Por Anulfo Mateo Pérez anulfomateo@gmail.com —
La crítica es parte del hacer y mediante ella se contribuye a elevar la conciencia, a enderezar el rumbo equivocado, a fortalecer la democracia verdadera, combatir las injusticias y mejorar las condiciones de vida de los más débiles; me refiero a la crítica que ayuda a corregir lo que anda mal en la sociedad.
Criticar al poder tiene sus riesgos, sobre todo cuando está dirigida a transformar la sociedad y los que detentan el Poder y prevalidos de él responden reprimiendo; desde la sutil amenaza hasta el asesinato.
No obstante, hay críticos que no se amilanan frente a los riesgos, ni retroceden por temor; muchos han pagado con su vida el “atrevimiento” de ejercer la crítica incisiva, como le ocurrió a Orlando Martínez.
Como resultado de la intolerancia, también fueron asesinados el ruso León Trotsky, el español Jesús de Galíndez, el líder obrero Mauricio Báez, el poeta salvadoreño Roque Dalton y a Narciso González (Narcisazo).
Asimismo, los líderes afroamericanos Martin Luther King y Malcom X; el periodista checo Julius Fucik fue perseguido por los fascistas, capturado, llevado a la prisión de Pankrác y al patíbulo, el 8 de septiembre de 1943.

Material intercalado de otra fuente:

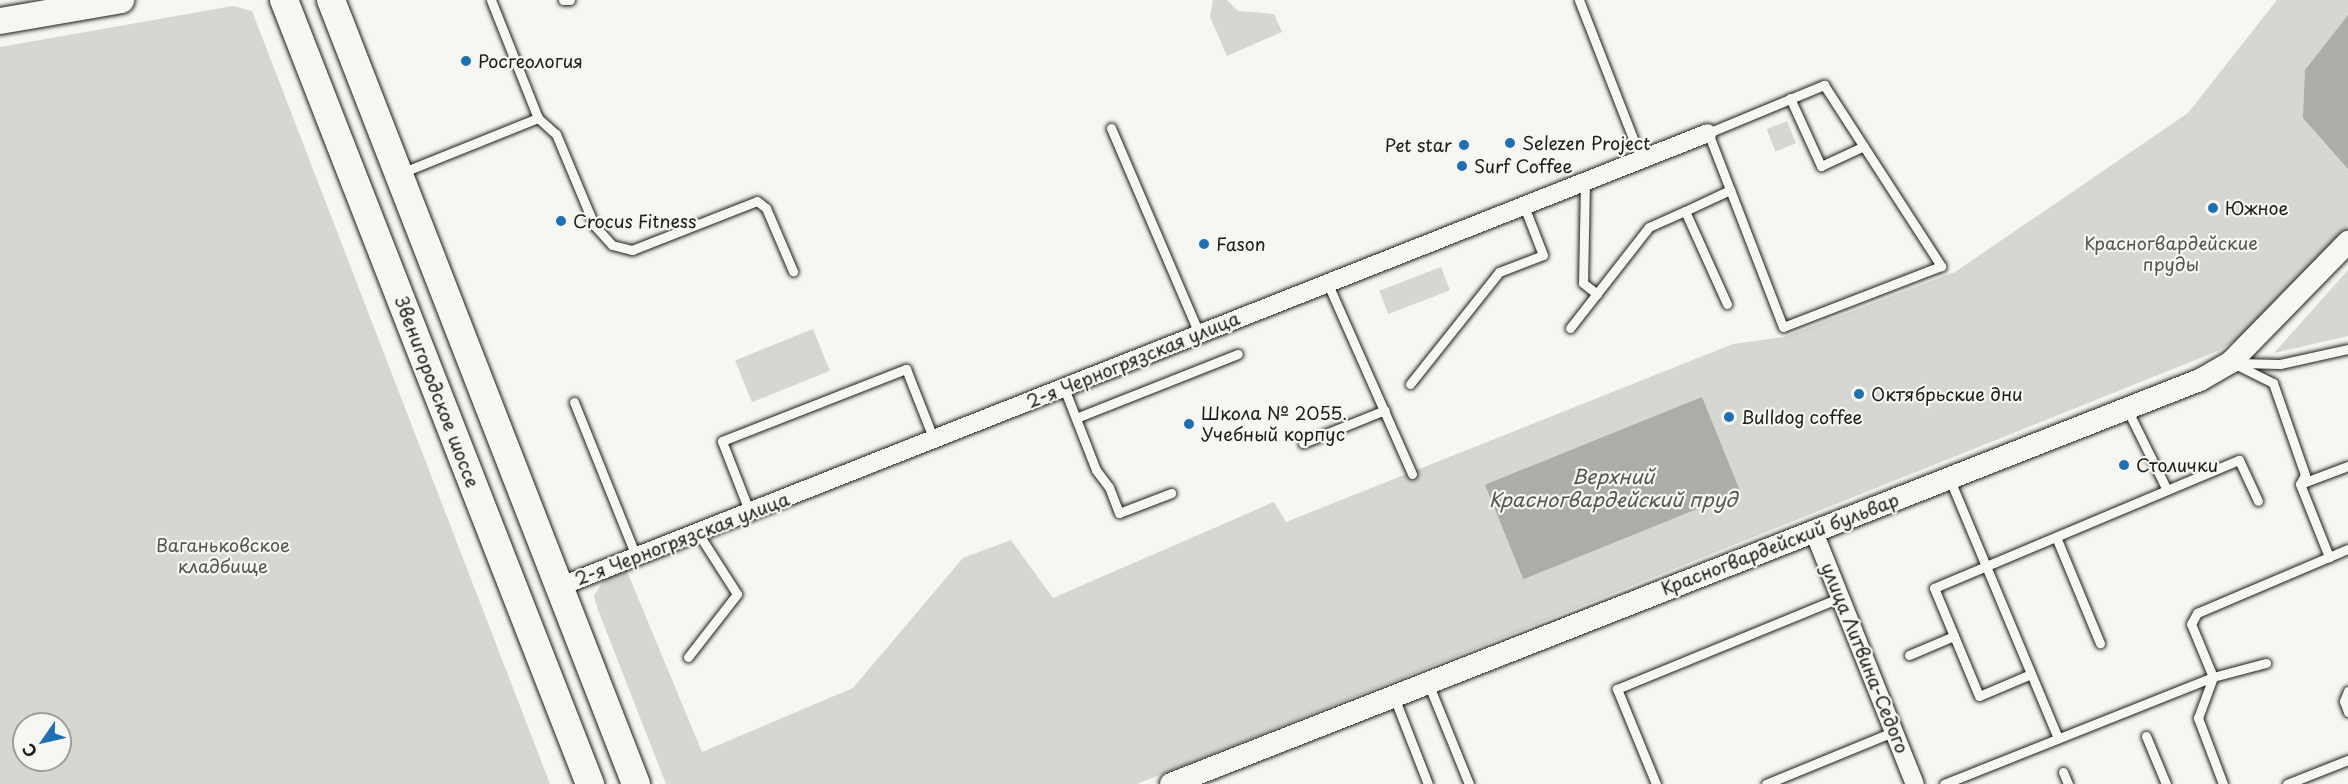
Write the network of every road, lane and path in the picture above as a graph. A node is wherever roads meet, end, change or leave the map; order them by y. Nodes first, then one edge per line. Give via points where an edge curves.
1 (121, 0) edge
2 (284, 0) edge
3 (332, 0) edge
4 (491, 0) edge
5 (563, 0) edge
6 (570, 0) edge
7 (1580, 0) edge
8 (0, 21) edge
9 (1790, 98) junction
10 (538, 118) junction
11 (1111, 128) dead end
12 (1708, 133) junction
13 (1864, 146) junction
14 (1641, 159) junction
15 (399, 174) junction
16 (1585, 181) junction
17 (1730, 190) junction
18 (1524, 206) junction
19 (1685, 211) junction
20 (2348, 242) edge
21 (792, 272) dead end
22 (1327, 282) junction
23 (1597, 294) junction
24 (1727, 304) dead end
25 (1570, 328) dead end
26 (1199, 333) junction
27 (2348, 349) edge
28 (1238, 354) dead end
29 (2231, 362) junction
30 (1410, 384) dead end
31 (1064, 388) junction
32 (574, 402) dead end
33 (2127, 409) junction
34 (1386, 410) junction
35 (1076, 418) junction
36 (934, 440) junction
37 (1303, 443) dead end
38 (2348, 466) edge
39 (1412, 474) dead end
40 (1950, 478) junction
41 (2300, 484) junction
42 (2167, 490) junction
43 (1171, 493) dead end
44 (2258, 501) dead end
45 (750, 513) junction
46 (1814, 532) junction
47 (698, 533) junction
48 (2056, 537) junction
49 (2348, 549) edge
50 (636, 556) junction
51 (2329, 557) junction
52 (1986, 566) junction
53 (559, 587) junction
54 (1841, 597) junction
55 (1954, 636) junction
56 (2100, 643) dead end
57 (1909, 655) dead end
58 (688, 657) dead end
59 (2266, 663) dead end
60 (2031, 674) junction
61 (2213, 677) junction
62 (1428, 681) junction
63 (2348, 691) edge
64 (1393, 695) junction
65 (2348, 712) edge
66 (1895, 731) junction
67 (2146, 736) dead end
68 (2058, 738) junction
69 (2348, 760) edge
70 (2063, 772) dead end
71 (1199, 779) edge
72 (590, 784) edge
73 (636, 784) edge
74 (1171, 784) edge
75 (1428, 784) edge
76 (1469, 784) edge
77 (1656, 784) edge
78 (1766, 784) edge
79 (1915, 784) edge
80 (1944, 784) edge
81 (2068, 784) edge
82 (2166, 784) edge
83 (2223, 784) edge
84 (2287, 784) edge

1 - 8 main road
2 - 72 main road, Звенигородское шоссе
3 - 15 main road
4 - 10 lane
5 - 6 lane
7 - 14 lane
9 - 12 lane
9 - 13 lane via 1824,85
9 - 13 lane via 1821,166
10 - 15 lane
10 - 21 lane via 556,134 594,225 612,245 632,250 757,201 766,208
11 - 26 lane
12 - 14 street, 2-я Черногрязская улица
12 - 17 lane
13 - 17 lane via 1941,266 1784,327
14 - 16 street, 2-я Черногрязская улица
15 - 53 main road
16 - 18 street, 2-я Черногрязская улица
16 - 23 lane via 1583,283
17 - 19 lane
18 - 22 street, 2-я Черногрязская улица
18 - 30 lane via 1543,255 1499,272
19 - 23 lane via 1649,227
19 - 24 lane
20 - 29 street, Красногвардейский бульвар
22 - 26 street, 2-я Черногрязская улица
22 - 34 lane via 1370,385
23 - 25 lane
26 - 31 street, 2-я Черногрязская улица
27 - 29 lane via 2280,364
28 - 35 lane
29 - 33 street, Красногвардейский бульвар via 2200,380
29 - 41 lane via 2273,383 2305,475
31 - 35 lane
31 - 36 street, 2-я Черногрязская улица
32 - 50 lane
33 - 40 street, Красногвардейский бульвар
33 - 42 lane
34 - 37 lane
34 - 39 lane
35 - 43 lane via 1096,470 1109,487 1119,513
36 - 45 street, 2-я Черногрязская улица
36 - 45 lane via 906,369 732,437 722,441
38 - 41 lane
40 - 46 street, Красногвардейский бульвар
40 - 52 lane
41 - 51 lane
42 - 44 lane via 2239,460
42 - 48 lane
45 - 47 street, 2-я Черногрязская улица
46 - 54 street, улица Литвина-Седого
46 - 62 street, Красногвардейский бульвар
47 - 50 street, 2-я Черногрязская улица
47 - 58 lane via 737,594
48 - 52 lane
48 - 56 lane
49 - 51 lane
50 - 53 street, 2-я Черногрязская улица
51 - 61 lane via 2197,613 2190,624
52 - 55 lane via 1934,588
52 - 60 lane
53 - 73 main road
54 - 66 street, улица Литвина-Седого
54 - 77 lane via 1617,689
55 - 57 lane
55 - 60 lane via 1979,696
59 - 61 lane
60 - 68 lane
61 - 68 lane
61 - 83 lane via 2198,718
62 - 64 street, Красногвардейский бульвар
62 - 76 lane
63 - 65 lane via 2344,701
64 - 71 street, Красногвардейский бульвар
64 - 75 lane
66 - 78 lane
66 - 79 street, улица Литвина-Седого
67 - 82 lane
68 - 80 lane
69 - 84 lane
70 - 81 lane
71 - 74 street, Красногвардейский бульвар

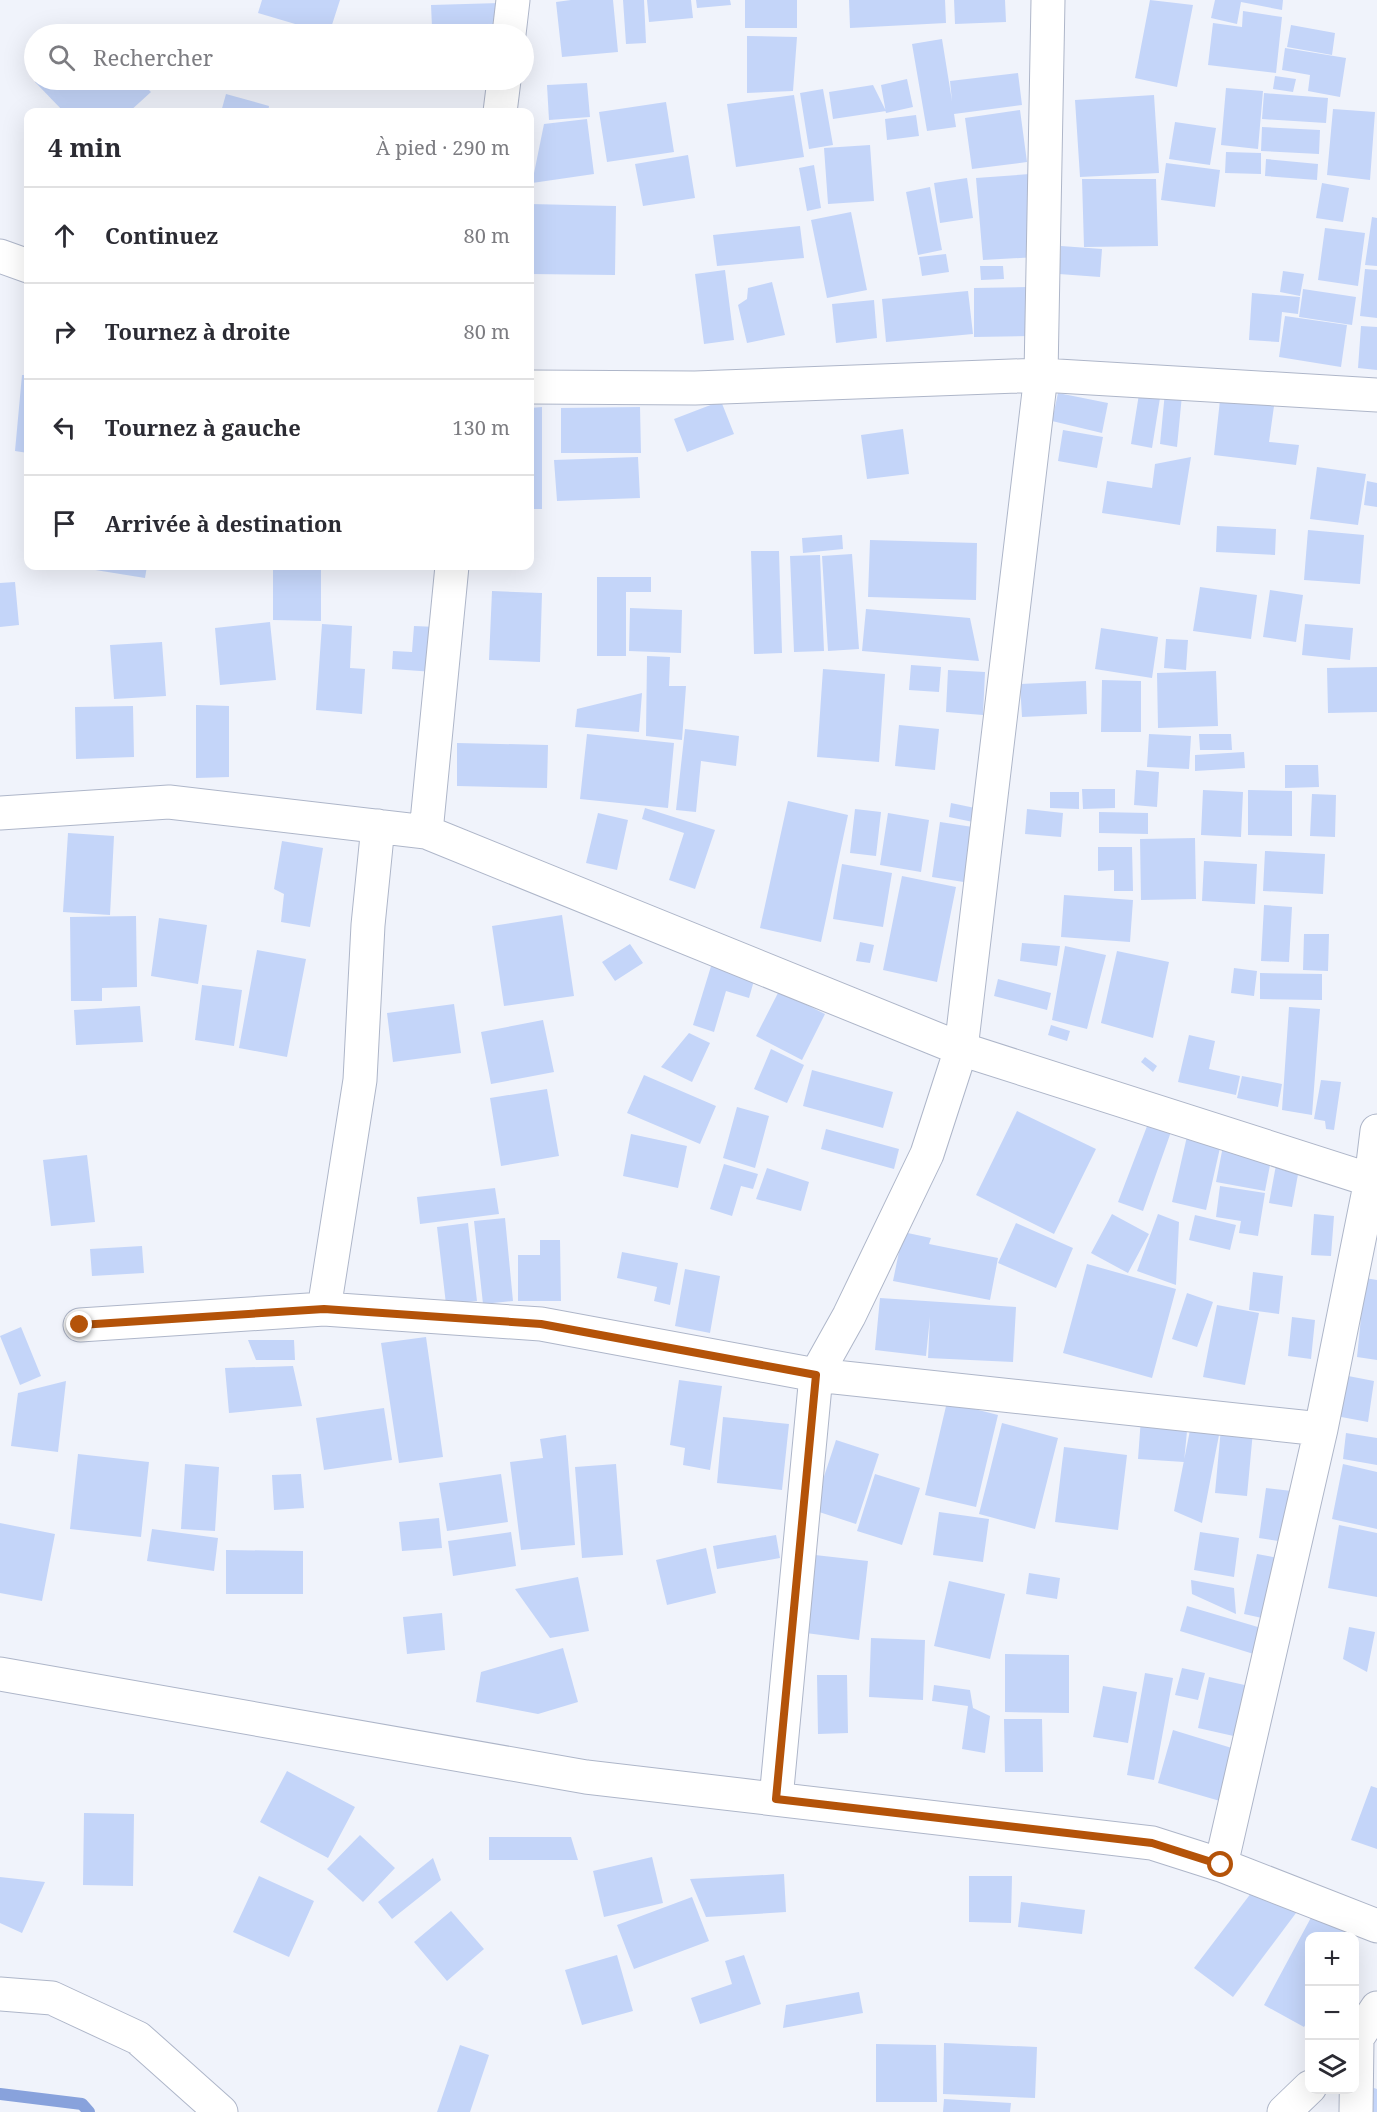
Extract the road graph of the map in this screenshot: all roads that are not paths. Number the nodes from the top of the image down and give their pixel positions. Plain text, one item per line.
1 (513, 0) edge
2 (1048, 0) edge
3 (510, 24) edge
4 (503, 90) edge
5 (500, 108) edge
6 (0, 256) edge
7 (24, 265) edge
8 (1041, 375) junction
9 (534, 387) edge
10 (1377, 395) edge
11 (452, 570) edge
12 (0, 813) edge
13 (378, 826) junction
14 (426, 831) junction
15 (961, 1048) junction
16 (1377, 1131) edge
17 (1374, 1181) edge
18 (324, 1309) junction
19 (80, 1325) dead end
20 (816, 1375) junction
21 (1321, 1429) junction
22 (0, 1674) edge
23 (776, 1799) junction
24 (1221, 1865) junction
25 (1377, 1926) edge
26 (0, 1994) edge
27 (1377, 2008) edge
28 (1357, 2040) edge
29 (1305, 2092) edge
30 (1356, 2094) edge
31 (221, 2112) edge
32 (1284, 2112) edge
33 (1356, 2112) edge

1 - 3 street
2 - 8 street
4 - 5 street
6 - 7 street
8 - 9 street
8 - 10 street
8 - 15 street
11 - 14 street
12 - 13 street
13 - 14 street
13 - 18 street
14 - 15 street
15 - 17 street
15 - 20 street
16 - 17 street
17 - 21 street
18 - 19 street
18 - 20 street
20 - 21 street
20 - 23 street
21 - 24 street
22 - 23 street
23 - 24 street
24 - 25 street
26 - 31 street
27 - 28 street
29 - 32 street
30 - 33 street

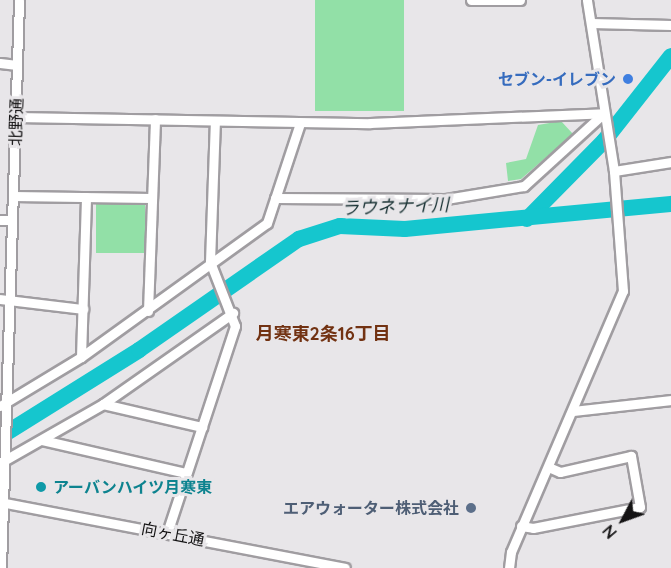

Como ejemplo de firmeza, todos ellos estimularon la lucha por la libertad, los derechos civiles y políticos, por la equidad, conociendo que al enfrentar el despotismo podían perder la vida. Las críticas políticas a los pasados gobiernos crearon conciencia para la irrupción de Marcha Verde, defenestración de Danilo Medina y persecución a la corrupción administrativa por el Ministerio Público.
La crítica creadora es siempre revolucionaria; no es necedad, descarga irracional; ni mucho menos libre de riesgos para quienes la ejercen, contrario a lo que creen los intolerantes de vocación despótica.